* **What the task asks**:
Return exactly the lines of the entries, from the one with "- The next $m$" to the last.

[Items from a data source]
* * *
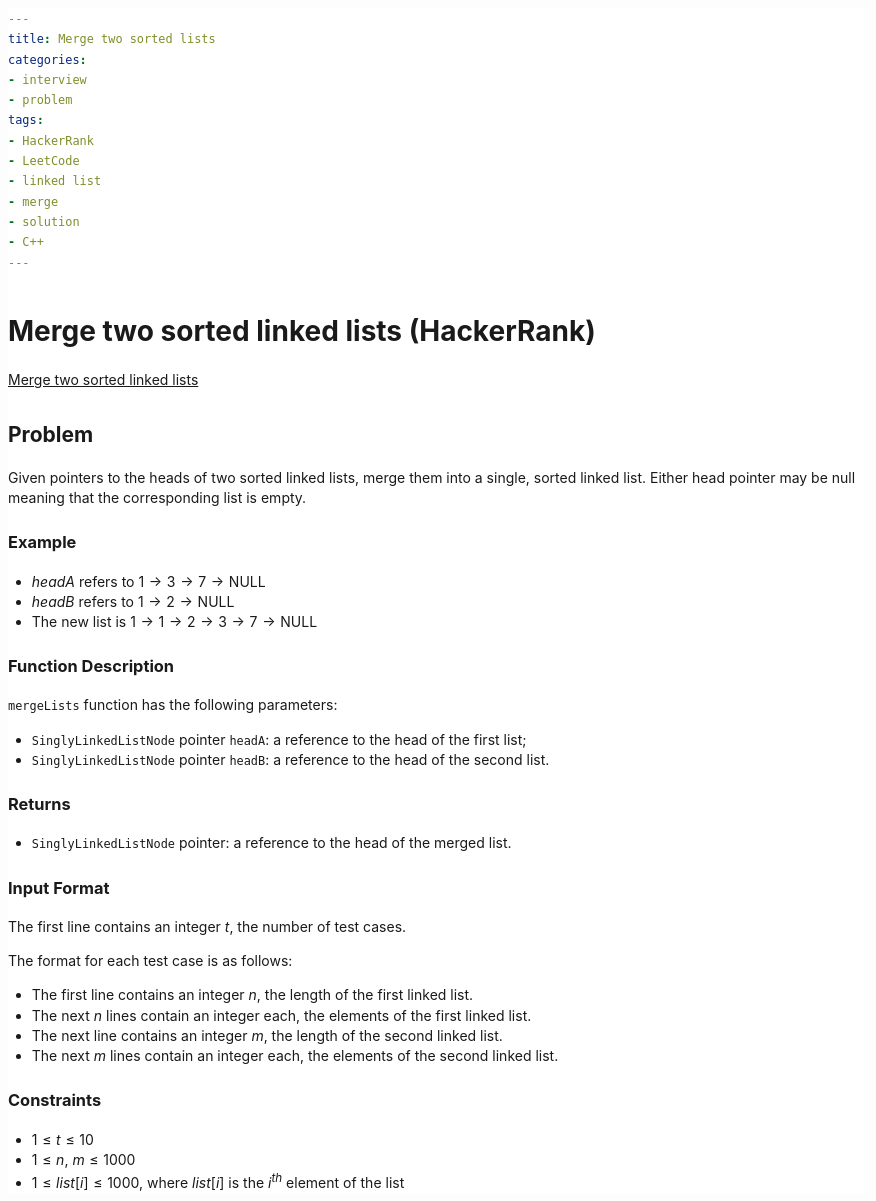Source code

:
 ```yaml
---
title: Merge two sorted lists
categories:
- interview
- problem
tags:
- HackerRank
- LeetCode
- linked list
- merge
- solution
- C++
---
```

# Merge two sorted linked lists (HackerRank)
[Merge two sorted linked lists](https://www.hackerrank.com/challenges/merge-two-sorted-linked-lists/problem "Merge two sorted linked lists | HackerRank")

## Problem
Given pointers to the heads of two sorted linked lists, merge them into a single, sorted linked list.
Either head pointer may be null meaning that the corresponding list is empty.

### Example
- $headA$ refers to $1 \rightarrow 3 \rightarrow 7 \rightarrow \text{NULL}$
- $headB$ refers to $1 \rightarrow 2 \rightarrow \text{NULL}$
- The new list is $1 \rightarrow 1 \rightarrow 2 \rightarrow 3 \rightarrow 7 \rightarrow \text{NULL}$

### Function Description
`mergeLists` function has the following parameters:
- `SinglyLinkedListNode` pointer `headA`: a reference to the head of the first list;
- `SinglyLinkedListNode` pointer `headB`: a reference to the head of the second list.

### Returns
- `SinglyLinkedListNode` pointer: a reference to the head of the merged list.

### Input Format
The first line contains an integer $t$, the number of test cases.

The format for each test case is as follows:
- The first line contains an integer $n$, the length of the first linked list.
- The next $n$ lines contain an integer each, the elements of the first linked list.
- The next line contains an integer $m$, the length of the second linked list.
- The next $m$ lines contain an integer each, the elements of the second linked list.

### Constraints
- $1 \leq t \leq 10$
- $1 \leq n,~m \leq 1000$
- $1 \leq list[i] \leq 1000$, where $list[i]$ is the $i^{th}$ element of the list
* * *
* **Response to this task**:
- The next $m$ lines contain an integer each, the elements of the second linked list.

### Constraints
- $1 \leq t \leq 10$
- $1 \leq n,~m \leq 1000$
- $1 \leq list[i] \leq 1000$, where $list[i]$ is the $i^{th}$ element of the list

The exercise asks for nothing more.